Le sprint final est lancé, nous voici donc au Cambodge pour les dix derniers jours du voyage. Comme le temps nous est compté, on a sélectionné trois étapes, les deux plus grandes villes du pays et les temples d’Angkor.
On commence par une journée dans la capitale où on retient principalement la visite des camps de torture des khmers rouges où un guide nous retrace l’histoire du pays pendant ces années noires. C’est pas très joyeux mais vraiment intéressant et nous permet dès notre arrivée de mieux comprendre le pays. Le musée est en fait un ancien lycée qui avait été récupéré par les khmers rouges pour torturer ceux qu’ils considéraient comme leurs opposants (c’est-à-dire à peu près tout le monde). Photos, instruments, tombes des dernières victimes retrouvées le jour de la libération et même deux survivants (sur 8 seulement à l’époque) qui dédicacent leurs bouquins dans la cour.

Ensuite on visite le palais royal, enfin une partie seulement puisque celui-ci est fermé à cause du décès du roi il y a deux mois. Beaucoup de cambodgiens viennent se recueillir devant le palais où est suspendu un poster géant. Des gens vendent des photos du roi un peu partout, l’ambiance est assez spéciale. Les funérailles auront lieu dans trois mois et un chantier immense était en cours juste à côté du palais pour accueillir la dépouille du roi.
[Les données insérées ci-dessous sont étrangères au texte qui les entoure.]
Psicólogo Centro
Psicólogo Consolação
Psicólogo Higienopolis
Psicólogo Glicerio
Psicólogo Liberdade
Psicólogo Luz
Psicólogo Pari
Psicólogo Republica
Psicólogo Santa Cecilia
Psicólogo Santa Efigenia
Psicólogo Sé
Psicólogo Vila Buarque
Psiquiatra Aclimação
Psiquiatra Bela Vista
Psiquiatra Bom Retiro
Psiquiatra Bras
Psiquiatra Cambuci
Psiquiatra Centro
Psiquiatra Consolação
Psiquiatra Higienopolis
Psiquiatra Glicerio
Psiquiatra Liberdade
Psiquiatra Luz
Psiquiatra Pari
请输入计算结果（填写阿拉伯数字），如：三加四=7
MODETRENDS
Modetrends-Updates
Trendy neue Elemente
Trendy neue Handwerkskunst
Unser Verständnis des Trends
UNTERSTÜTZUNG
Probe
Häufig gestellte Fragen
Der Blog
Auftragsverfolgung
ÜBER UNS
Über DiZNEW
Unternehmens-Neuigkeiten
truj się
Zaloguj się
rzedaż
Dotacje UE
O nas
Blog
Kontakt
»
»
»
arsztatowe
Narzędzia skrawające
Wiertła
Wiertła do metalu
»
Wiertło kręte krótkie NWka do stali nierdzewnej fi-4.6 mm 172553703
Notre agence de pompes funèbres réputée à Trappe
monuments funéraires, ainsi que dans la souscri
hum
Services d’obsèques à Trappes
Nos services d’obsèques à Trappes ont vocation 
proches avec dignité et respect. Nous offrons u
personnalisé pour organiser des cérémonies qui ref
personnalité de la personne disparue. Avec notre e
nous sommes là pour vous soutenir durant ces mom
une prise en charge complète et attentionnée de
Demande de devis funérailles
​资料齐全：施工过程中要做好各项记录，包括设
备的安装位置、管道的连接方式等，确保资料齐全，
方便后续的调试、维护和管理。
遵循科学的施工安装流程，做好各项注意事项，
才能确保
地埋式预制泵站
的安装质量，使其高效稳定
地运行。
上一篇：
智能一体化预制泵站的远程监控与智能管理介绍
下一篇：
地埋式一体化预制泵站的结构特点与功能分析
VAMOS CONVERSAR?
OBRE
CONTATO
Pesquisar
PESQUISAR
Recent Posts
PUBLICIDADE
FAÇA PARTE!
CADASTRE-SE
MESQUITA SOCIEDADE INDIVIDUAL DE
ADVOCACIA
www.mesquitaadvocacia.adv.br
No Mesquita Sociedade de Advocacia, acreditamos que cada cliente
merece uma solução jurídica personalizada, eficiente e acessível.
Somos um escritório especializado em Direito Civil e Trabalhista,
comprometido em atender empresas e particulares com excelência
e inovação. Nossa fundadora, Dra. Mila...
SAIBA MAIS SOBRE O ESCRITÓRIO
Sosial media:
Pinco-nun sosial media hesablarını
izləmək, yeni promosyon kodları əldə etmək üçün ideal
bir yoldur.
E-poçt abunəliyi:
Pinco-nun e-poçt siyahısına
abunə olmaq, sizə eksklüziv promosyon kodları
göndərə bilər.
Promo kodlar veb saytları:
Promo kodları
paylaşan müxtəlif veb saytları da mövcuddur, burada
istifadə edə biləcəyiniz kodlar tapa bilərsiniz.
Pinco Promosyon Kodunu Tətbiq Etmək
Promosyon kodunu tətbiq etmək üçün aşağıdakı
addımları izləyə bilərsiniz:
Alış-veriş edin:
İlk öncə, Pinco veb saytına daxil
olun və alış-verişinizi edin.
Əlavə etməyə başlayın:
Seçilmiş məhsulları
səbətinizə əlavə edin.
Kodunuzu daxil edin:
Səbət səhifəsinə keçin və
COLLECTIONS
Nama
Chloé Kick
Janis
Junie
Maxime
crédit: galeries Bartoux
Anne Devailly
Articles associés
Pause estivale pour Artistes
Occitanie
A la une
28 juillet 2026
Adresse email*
Ensuite départ pour Battambang avec un bus annoncé à 4h dans le guide, 6h au départ et qui finalement en met pas loin de 7. On regrette un peu les bus de nuit birmans qui terminaient toujours avec deux heures d’avance et qui nous faisaient économiser pas mal de temps. À l’arrivée, quand t’es bien usé par ton trajet, les chauffeurs de tuk tuk les plus lourds du sud-est asiatique viennent en rajouter une couche en te harcelant pendant un quart d’heure pour t’emmener dans ton hôtel que tu connais pas encore puisque tu n’as rien réservé.
On se réserve une petite journée dans la campagne autour de Battambang en tuk tuk avec Tong, un supporter du psg qui a l’air bien sympa (même si je doute un peu de son amour pour ce club à l’époque où il terminait 15ème tous les ans). Le lendemain, pas de Tong à l’horizon (ne jamais faire confiance à un supporter parisien!) et c’est Ting le père de Tong qui se pointe puisque Tong est à l’école (genre il le savait pas la veille…). Et finalement je pense qu’on y gagne au change (en dehors des considérations footbalistiques) car l’ami Ting a la cinquantaine et du coup fait partie des gens qui ont vécu la période des khmers rouges.

On passe une super journée à 15 à l’heure sur les petites pistes de campagne avec notre chauffeur qui s’arrête un peu partout pour nous raconter des anecdotes : le no2 khmer rouge qui a habité dans son village pendant des années avant d’être enfin jugé, les rizières qui ont remplacé les forêts et Ting faisait partie des bûcherons forcés, l’école transformée en pseudo hôpital où il a perdu parents et frères et soeurs… C’est pas drôle mais ça montre à quel point tout le monde à été touché et la population décimée. Entre deux anecdotes historiques, on visite deux temples et des grottes qui étaient utilisées pour tuer les opposants au régime.

Le lendemain, on prend le bateau pour rejoindre Siem Reap. 9h de trajet sur un bateau surchargé (une quinzaine de personnes forcées de voyager sur le toit en plein soleil). Une rivière tout d’abord avec des villages flottants ou sur pilotis de part et d’autres puis la traversée de l’immense lac du Tonle Sap.